(Collected data entries)
***

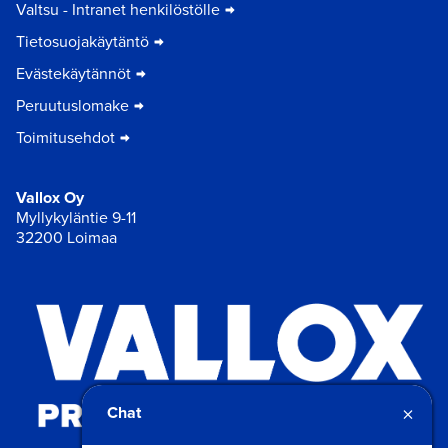
Valtsu - Intranet henkilöstölle
Tietosuojakäytäntö
Evästekäytännöt
Peruutuslomake
Toimitusehdot
Vallox Oy
Myllykyläntie 9-11
32200 Loimaa
×
Chat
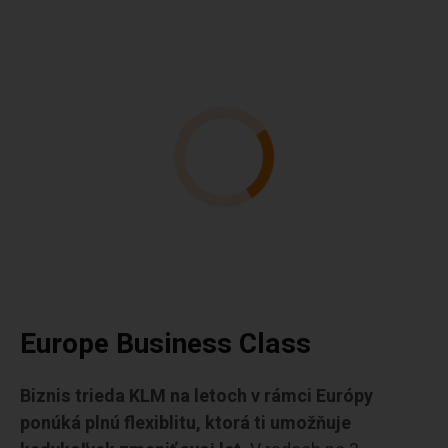
Europe Business Class
Biznis trieda KLM na letoch v rámci Európy
ponúká plnú flexiblitu, ktorá ti umožňuje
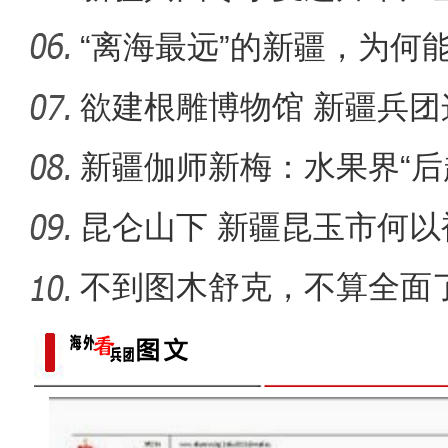
在？
“离海最远”的新疆，为何能
欲建根雕博物馆 新疆兵
朽木？
新疆伽师新梅：水果界“后
出
昆仑山下 新疆昆玉市何以
不到图木舒克，不算全面
团
新疆泽普：新电商赋能农产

***

TASK DETAILS
Output each line above exactly. Skip the images.

EXERCISE RESPONSE
Valtsu - Intranet henkilöstölle
Tietosuojakäytäntö
Evästekäytännöt
Peruutuslomake
Toimitusehdot
Vallox Oy
Myllykyläntie 9-11
32200 Loimaa
×
Chat
Europe Business Class
Biznis trieda KLM na letoch v rámci Európy
ponúká plnú flexiblitu, ktorá ti umožňuje
在？
“离海最远”的新疆，为何能
欲建根雕博物馆 新疆兵
朽木？
新疆伽师新梅：水果界“后
出
昆仑山下 新疆昆玉市何以
不到图木舒克，不算全面
团
新疆泽普：新电商赋能农产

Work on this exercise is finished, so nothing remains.